Rather than waste time and money on a process that may not even result in a license, many vendors have resorted to either purchasing black market permits- which can cost upwards of $20,000- or not obtaining a permit at all.
While the city council recognizes the need for 21st Century updates, their solution to a government-created problem has been to call for more government intervention.
Unrolling the Red Tape
These new laws do more to serve the government than the street vendor population.
Recently, city officials introduced the Street Vendor Modernization Act, which, among other things, calls for the establishment of the “Office of Street Vendor Enforcement,” which will essentially serve as a task force to ensure that regulations are consistently enforced and that no one is falling under the city’s radar. However, this does nothing to solve the real problems.
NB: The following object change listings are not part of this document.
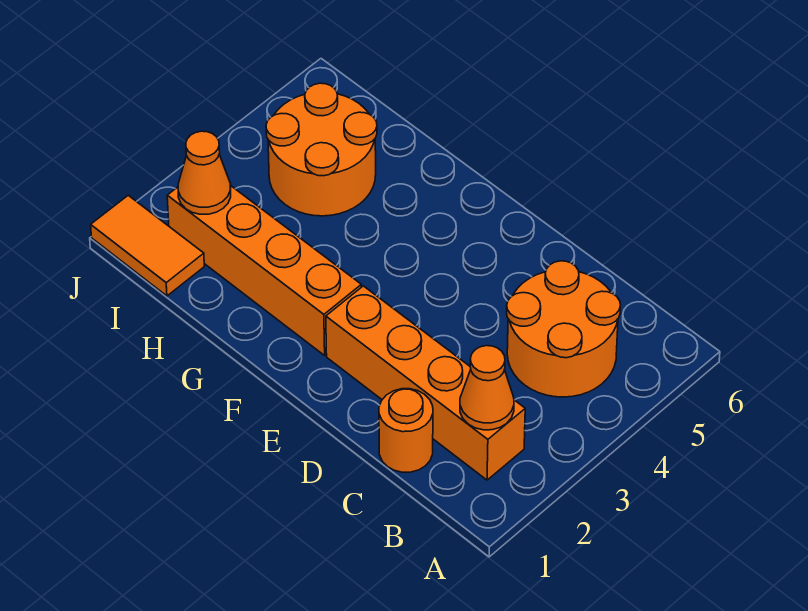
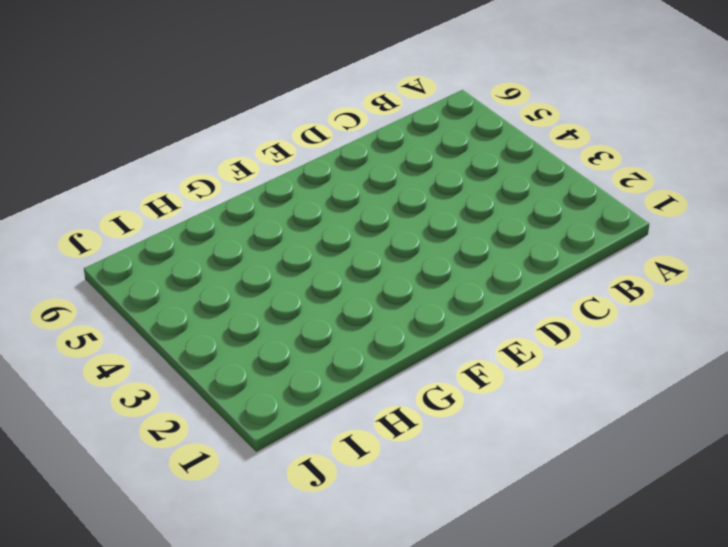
none -> orange brick B2:E2 level 1
none -> orange round brick B4:C5 level 1

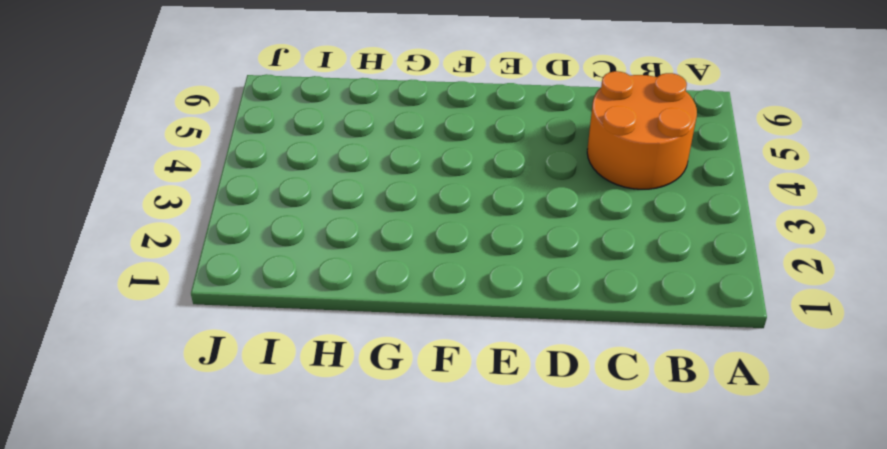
none -> orange brick B2:E2 level 1
none -> orange round brick C1 level 1

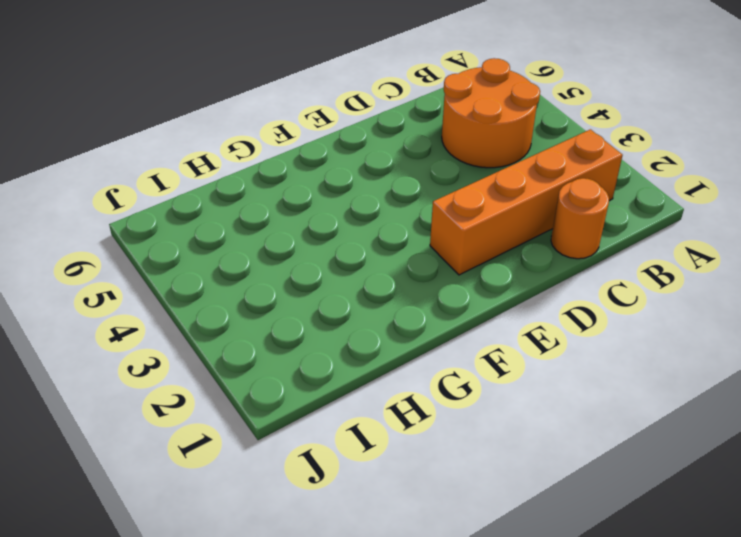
none -> orange brick F2:I2 level 1
none -> orange round brick H4:I5 level 1

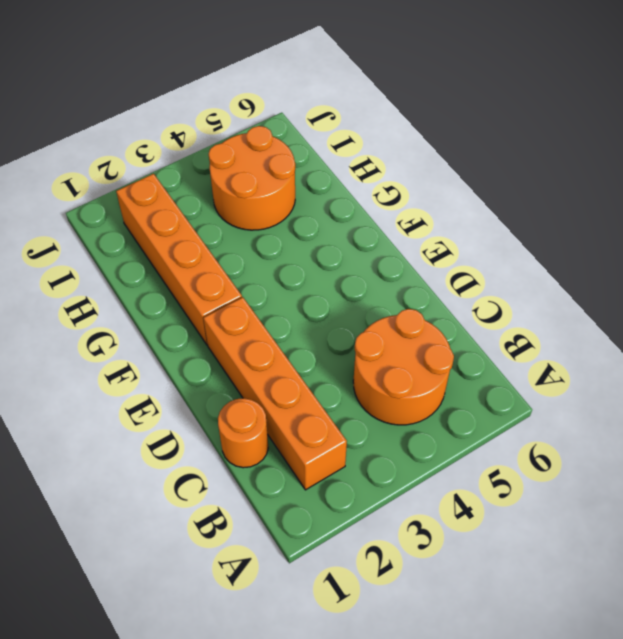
none -> orange tile I1:J1 level 1
none -> orange cone B2 level 2

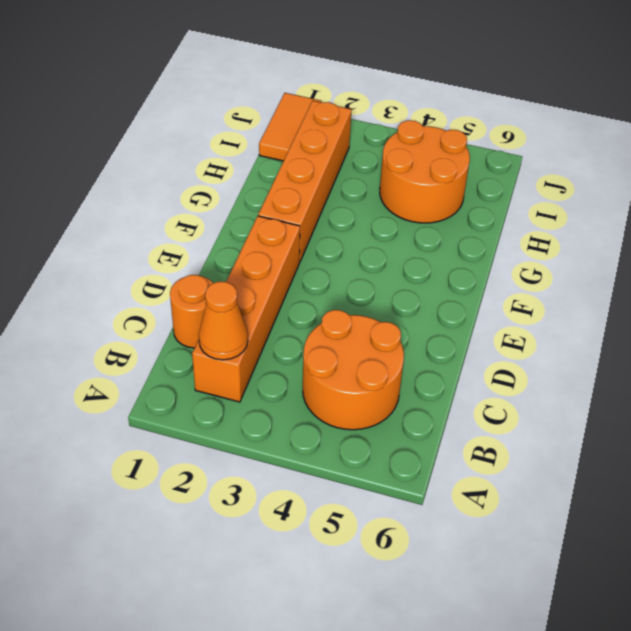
none -> orange cone I2 level 2

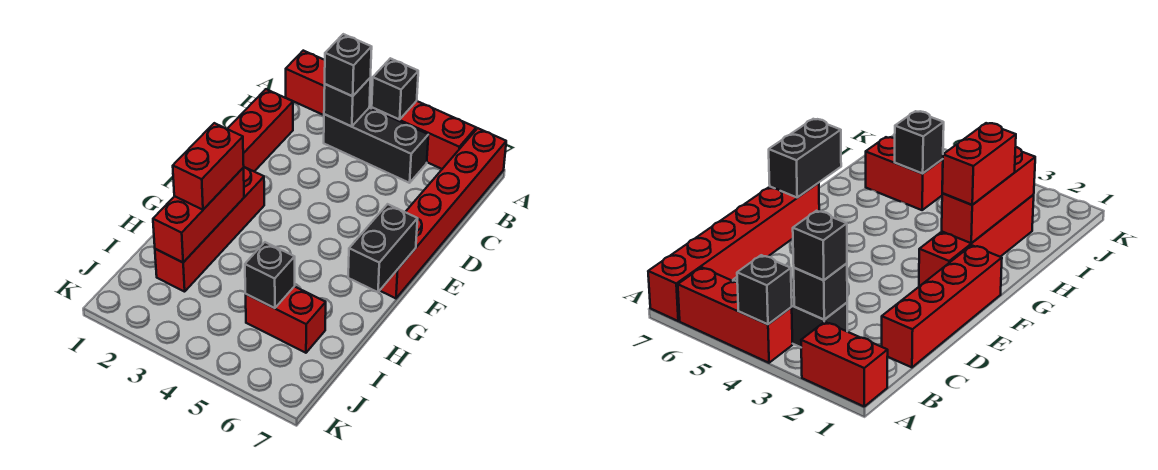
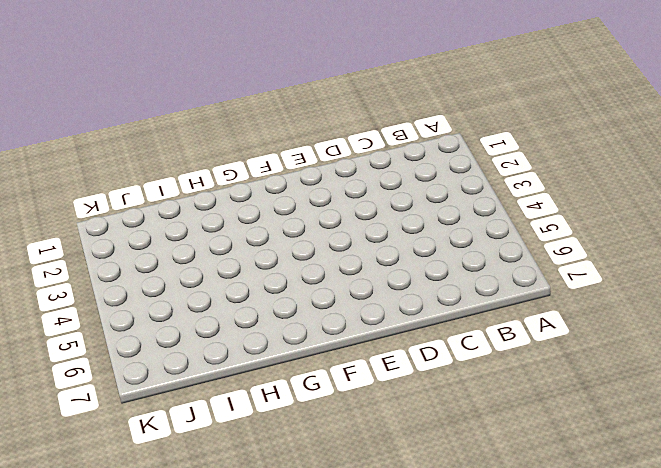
none -> red brick A1:A2 level 1
none -> red brick A4:A6 level 1
none -> red brick A7:F7 level 1

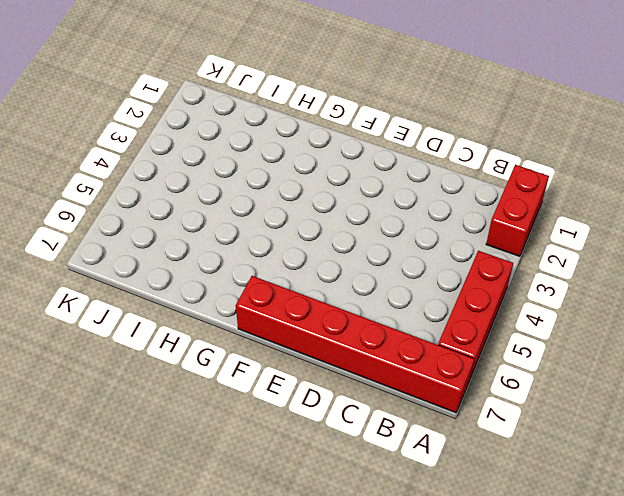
none -> black brick B3:B5 level 1
none -> red brick C1:F1 level 1
none -> red brick F2:I2 level 1

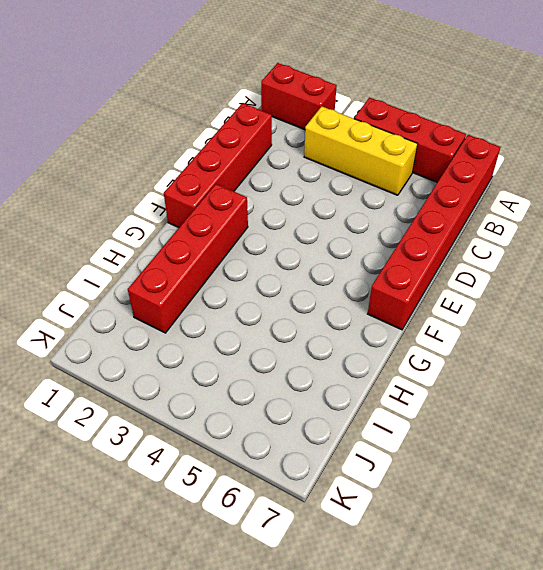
yellow brick B3:B5 level 1 -> black brick B3:B5 level 1
none -> red brick I5:I6 level 1
none -> black brick A4 level 2
none -> black brick B3 level 2

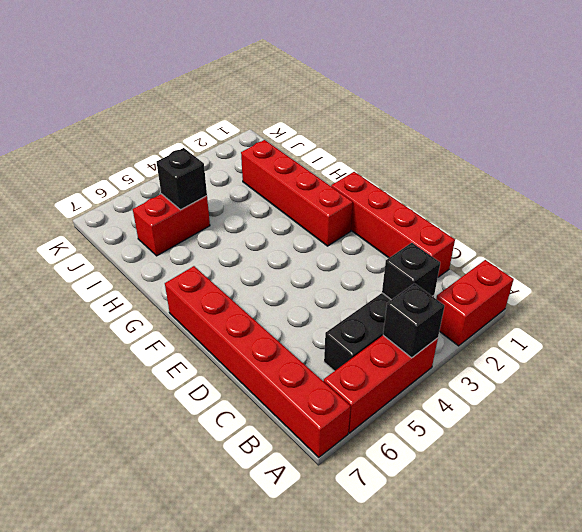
none -> black brick F7:G7 level 2
none -> red brick G2:I2 level 2
none -> black brick B3 level 3

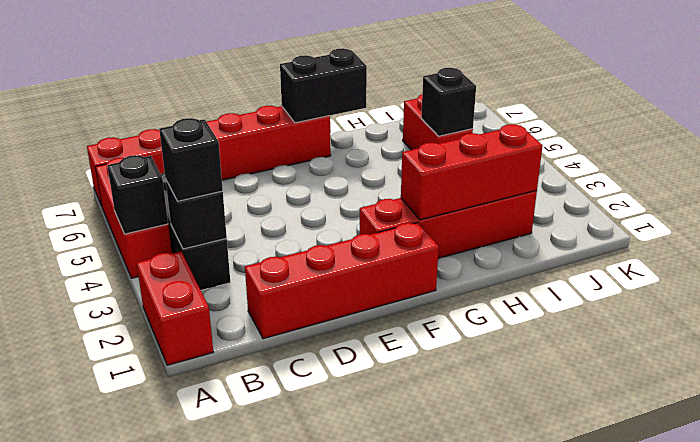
none -> red brick G2:H2 level 3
While the city’s new proposal will incrementally raise the vendor license cap by 635 permits per year until 2025, it is still unclear as to why a cap is needed at all. For those willing to put in the hard work that running a small business requires, denying them a permit simply because the cap has already been met seems like a punishment without any real rationale behind it.
Equally harmful to the small business owner, the city’s proposal will add even more regulations to the permit process by mandating that each vendor post prices, keep a precise distance from curbs and bus stops, and obtain additional certification specifying that the vendor understands the law.
Street vendors in New York City are responsible for bringing in a combined income of about $192 million each year, a number which will likely grow if the sector becomes more accessible to more individuals. Instead of making it easier for young entrepreneurs to start businesses which will generate revenue for the city, New York has burdened would-be business owners with unnecessary red tape. Unfortunately, these new laws will do more to serve government than they will to serve the street vendor population.